It’s more than four months since the Goods and Services Tax was introduced, and while consumers have learned to live with this, businesses are still struggling to adapt. The Government has been on its feet, tweaking rules periodically in an attempt to assuage sentiments.
The GST Council that meets today is again expected to announce a slew of changes to the new tax regime. One aspect that could figure in the deliberations is the lower number of GST returns being filed when compared to the number of taxpayers registered on the GSTN. This issue is, however, expected to be addressed over the coming months.
The mismatch could be partly due to the low level of computer literacy in the country, poor internet connectivity, glitches in the GSTN and the complex return filing mechanism.
But the Government also needs to take a closer look at the denominator (number of eligible taxpayers registered with GSTN). Many of the registered taxpayers could be below the threshold limit for GST and hence not required to file returns. As these businesses de-register from GSTN, the gap can reduce.
Also, lack of awareness about the need to file return in every State or to file nil returns could also account for the lower compliance rate. These issues can be addressed with better outreach.

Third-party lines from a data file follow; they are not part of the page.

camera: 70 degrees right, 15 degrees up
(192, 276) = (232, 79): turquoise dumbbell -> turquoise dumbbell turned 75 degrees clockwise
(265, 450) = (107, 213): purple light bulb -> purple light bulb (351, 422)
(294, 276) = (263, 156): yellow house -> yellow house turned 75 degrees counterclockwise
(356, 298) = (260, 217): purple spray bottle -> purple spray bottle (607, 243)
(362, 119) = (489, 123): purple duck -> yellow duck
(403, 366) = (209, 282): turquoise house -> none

The CBEC has reported that only 64 per cent of eligible taxpayers filed the summary return, GSTR-3B, for July. This number fell further to 55 per cent for August GSTR 3B returns. The number of GSTR 3B filed for July, August and September were 42.91 37.63 and 38.38 lakh respectively. Even after accounting for composition dealers and those who have not completed the registration formalities, the gap appears large.
Figures for the number of taxpayers who have filed the GSTR-1 and 2 for July are not available, but the press release of CBEC indicates that around 30 lakh taxpayers could be filing GSTR 2 returns for July.
These numbers appear quite inadequate when compared to the number of registrations on the GSTN. According to CBEC, total GST registrations as on August 29, 2017 were 72.33 of whom 13.8 lakh were yet to complete procedural formalities. Almost 19 lakh new taxpayers are reported to have registered with the GSTN by August.
While the registration number is impressive, a closer look at the manner in which this was achieved will also help explain the lower compliance statistics currently being seen.
The revenue department was under immense pressure to roll out GST in the early part of 2017 and to do that it had to focus on two aspects — one, getting the technology platform for GST ready and two, ensuring that there were enough taxpayers ready to start filing returns under the new system.
The easiest way to ensure that there were enough taxpayers was to migrate the existing taxpayers registered for sales tax, VAT, excise duty and service tax to GST. So all of them were given a provisional GST number and migrated to the GSTN.
There were about 65 lakh VAT dealers or traders, 26 lakh service taxpayers and 5 lakh excise duty assesses in the earlier regime, before July. It is possible that some taxpayers were registered for both VAT and service tax or excise duty. If overlaps are removed, the number of indirect tax assessees before July could be around 75 lakh. The revenue has claimed that migration of the older taxpayers was almost 100 per cent completed by July.
But in the haste to migrate the taxpayers, many businesses below the ₹20 lakh threshold for GST have also been migrated from earlier tax regime to the GSTN. The threshold limit for VAT dealers was ₹5 –10 lakh and it was ₹10 lakh for service providers.
Recently, a provision has been made allowing these taxpayers below the threshold to de-register themselves. Since VAT and sales taxpayers accounted for around two-third of the indirect taxpayers under the old regime, it is highly likely that the registrations on the GSTN will come down in the following months, reducing the gap to some extent.
There could be other reasons why GST returns are not being filed. But these can be addressed by increasing the outreach programme and educating taxpayers. Under GST, a taxpayer has to file GST returns even if he does not make any supplies in a month. Many taxpayers could be ignorant of this rule, thus not filing returns. Some taxpayers with operations in multiple States might not have filed returns in States where there was no business conducted.
Businesses that were paying service tax under the earlier regime are finding it especially difficult to cope with the new system where they have to register in each State they operate in and file monthly returns for every State. This is a significant jump from earlier system where one centralised return was filed once in six months.
Also, the GSTN does not allow simultaneous filing of GSTR 1 and 2. So those who wish to file GSTR 1 for July have to wait till the window for GSTR 2 is closed, as both the returns cannot be filed simultaneously. This could also have led to fewer returns being filed.
Not a worry, though
The tax collections between July and September, of ₹2,75,102 crore, is not bad, implying that the larger taxpayers, accounting for a bulk of the collections, are already compliant.
That said, the issues faced by smaller taxpayers in meeting the increased compliance burden cannot be ignored. The revenue department needs to increase the staff employed to answer queries of taxpayers and to address their issues. Once a cycle of GSTR-1, 2 and 3 returns are filed, things can ease for most taxpayers.
Outreach needs to be strengthened so that the new taxpayers below the threshold limit who have voluntarily signed up for GST, do not de-register due to the complexity of the process or system glitches. Registrations should be allowed in windows of a month every year, in the first five years of GST, to help expand the tax base gradually.